Post by FourthWorld » Tue Oct 26, 2010 2:44 pm

This was indeed resolved with v4.5, along with a number of other Linux issues.

There was a major push on the Linux engine in v4.5 - here's a few from the v4.5 Release Notes:
Linux – font support improvements
The font support in the Linux engine has been completely overhauled.
The engine now uses the pango library for all text layout, and renders text using the xft library. Additionally, the fontNames and related global properties will now reflect the full collection of fonts installed on the system via the fontconfig mechanism (this is the font selection system that powers pango).

Legacy font support

If the linux distribution does not have the necessary libraries installed, the engine will fallback to using the old X11 font mechanism. This has vastly reduced support for unicode text, and renders without anti-aliasing.

You can force this fallback by passing -xftoff as a command-line parameter to the engine.

Linux – themeing improvements

Some work has been done to improve the appearance of applications on Linux.
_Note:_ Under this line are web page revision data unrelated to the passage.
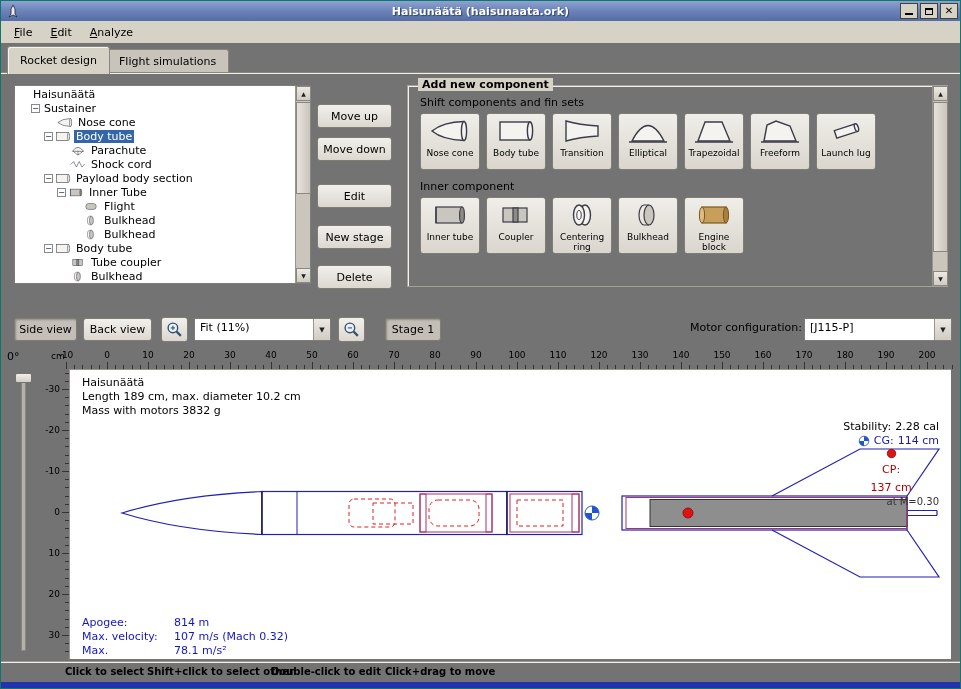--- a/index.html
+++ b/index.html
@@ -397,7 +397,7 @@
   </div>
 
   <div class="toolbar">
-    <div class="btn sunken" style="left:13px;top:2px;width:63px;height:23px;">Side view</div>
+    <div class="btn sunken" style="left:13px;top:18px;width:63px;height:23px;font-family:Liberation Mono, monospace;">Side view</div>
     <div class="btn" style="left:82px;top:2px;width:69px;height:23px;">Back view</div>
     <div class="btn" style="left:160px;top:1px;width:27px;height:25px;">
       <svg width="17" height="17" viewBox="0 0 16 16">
Although still not perfect, the native theme support should now correctly handle themes that have a transparent/alpha blended background on some of their parts.
In particular, the default theme in the latest distributions such as Ubuntu 10 look much improved.

Linux – ssl improvements

In order to provide ssl and industrial strength encryption, the engine utilizes the OpenSSL library. However, the OpenSSL team does not, unfortunately, guarantee binary compatibility between different versions. This has long caused an issue for the engine on Linux where the specific version the engine needs may not be present.
In order to solve this issue, the linux engine no longer depends on any installed OpenSSL library and will, instead, (attempt to) load revsecurity.so.
This loadable library is a custom build of the latest OpenSSL distribution (1.0.0a at time of writing) and includes both the ssl and crypto components.

Runtime dependency

This change introduces a new (optional) runtime dependecy for linux standalones. The standalone builder will automatically include this in the appropriate place when building standalones that have specified a need for the 'SSL and Security' library.
Any custom code that deals with standalones which use this feature must make sure that the revsecurity library resides next to the engine executable.